BACKGROUND: Thrombosis of arteriovenous (AV) grafts caused by stenosis at the venous anastomosis is a well-described problem. Surgical thrombectomy and conventional angioplasty with mechanical thrombectomy have provided good success rates in achieving immediate graft patency but with generally dismal graft survival rates in the range of 11% to 36% at 6 months' follow-up. The role of intravascular stents in patients who have failed angioplasty or surgical revision at the venous anastomosis has not been fully elucidated, particularly in older grafts that have previously undergone multiple procedures. METHODS: In this series, 34 patients had self-expanding nitinol stents placed at the venous anastomosis following graft thrombectomy and angioplasty procedures. Patients were selected for stent placement if conventional angioplasty alone was unsuccessful due to immediate elastic recoil or residual stenosis. All patients were followed after stent placement and evaluated for duration of graft patency and need for repeated endovascular procedures.
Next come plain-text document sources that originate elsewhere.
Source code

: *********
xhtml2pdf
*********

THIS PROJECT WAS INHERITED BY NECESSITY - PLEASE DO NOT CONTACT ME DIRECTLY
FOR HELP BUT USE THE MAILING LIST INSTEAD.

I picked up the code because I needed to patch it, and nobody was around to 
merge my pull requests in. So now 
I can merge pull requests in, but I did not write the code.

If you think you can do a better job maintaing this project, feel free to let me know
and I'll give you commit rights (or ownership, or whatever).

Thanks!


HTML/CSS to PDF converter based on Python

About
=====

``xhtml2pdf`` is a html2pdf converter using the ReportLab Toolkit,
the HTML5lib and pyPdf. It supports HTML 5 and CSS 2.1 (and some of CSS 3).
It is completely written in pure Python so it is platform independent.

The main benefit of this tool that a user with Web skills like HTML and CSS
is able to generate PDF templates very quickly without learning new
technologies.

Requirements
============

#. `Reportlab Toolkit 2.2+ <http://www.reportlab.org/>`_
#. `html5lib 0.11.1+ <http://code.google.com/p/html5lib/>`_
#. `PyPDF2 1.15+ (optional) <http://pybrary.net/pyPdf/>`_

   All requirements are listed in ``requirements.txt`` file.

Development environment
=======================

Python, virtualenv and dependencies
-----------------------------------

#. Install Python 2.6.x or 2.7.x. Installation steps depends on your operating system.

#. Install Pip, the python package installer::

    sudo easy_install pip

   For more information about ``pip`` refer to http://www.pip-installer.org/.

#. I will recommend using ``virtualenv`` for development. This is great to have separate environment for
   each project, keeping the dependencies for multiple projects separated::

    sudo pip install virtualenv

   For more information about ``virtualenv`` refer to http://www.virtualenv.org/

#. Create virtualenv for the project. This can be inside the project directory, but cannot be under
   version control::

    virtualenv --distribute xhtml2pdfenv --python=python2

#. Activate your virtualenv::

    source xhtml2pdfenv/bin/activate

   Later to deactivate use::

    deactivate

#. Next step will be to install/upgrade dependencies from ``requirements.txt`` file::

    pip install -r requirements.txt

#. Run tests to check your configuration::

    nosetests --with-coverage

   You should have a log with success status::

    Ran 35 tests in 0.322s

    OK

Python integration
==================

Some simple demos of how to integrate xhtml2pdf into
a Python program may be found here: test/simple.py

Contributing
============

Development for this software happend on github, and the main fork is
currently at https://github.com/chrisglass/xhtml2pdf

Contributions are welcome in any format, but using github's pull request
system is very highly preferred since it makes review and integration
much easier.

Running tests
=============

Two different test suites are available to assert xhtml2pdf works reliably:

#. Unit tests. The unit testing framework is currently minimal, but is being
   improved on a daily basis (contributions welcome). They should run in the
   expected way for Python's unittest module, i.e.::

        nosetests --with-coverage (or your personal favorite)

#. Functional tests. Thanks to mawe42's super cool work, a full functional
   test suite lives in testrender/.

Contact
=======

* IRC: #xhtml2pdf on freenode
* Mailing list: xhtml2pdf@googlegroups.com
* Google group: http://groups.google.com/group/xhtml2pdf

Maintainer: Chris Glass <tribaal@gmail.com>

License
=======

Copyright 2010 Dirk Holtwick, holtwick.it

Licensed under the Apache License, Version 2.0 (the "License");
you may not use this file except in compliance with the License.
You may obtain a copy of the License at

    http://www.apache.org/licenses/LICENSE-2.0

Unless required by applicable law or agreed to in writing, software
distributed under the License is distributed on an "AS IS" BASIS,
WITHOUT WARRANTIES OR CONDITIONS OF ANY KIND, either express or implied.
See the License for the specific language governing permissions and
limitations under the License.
RESULTS: The average graft age at the time of stent placement was 17.9 months. Eight-eight percent of grafts were functioning at 6 months' follow-up, and 63% of the entire group had survived without the need for additional procedures. Among those with need for repeat interventions, 81% had new lesions outside of the stent, and 57% had new lesions within the stent. In 38% of cases, new stenoses were located both outside and within the stent. Among grafts no longer being used, only 19% of the time was it due to disease recurring within the stent. CONCLUSION: Polytetrafluoroethylene (PTFE) graft longevity is improved when venous anastomosis stenoses are treated with stents in selected cases of older grafts that would have normally undergone abandonment or surgical revision.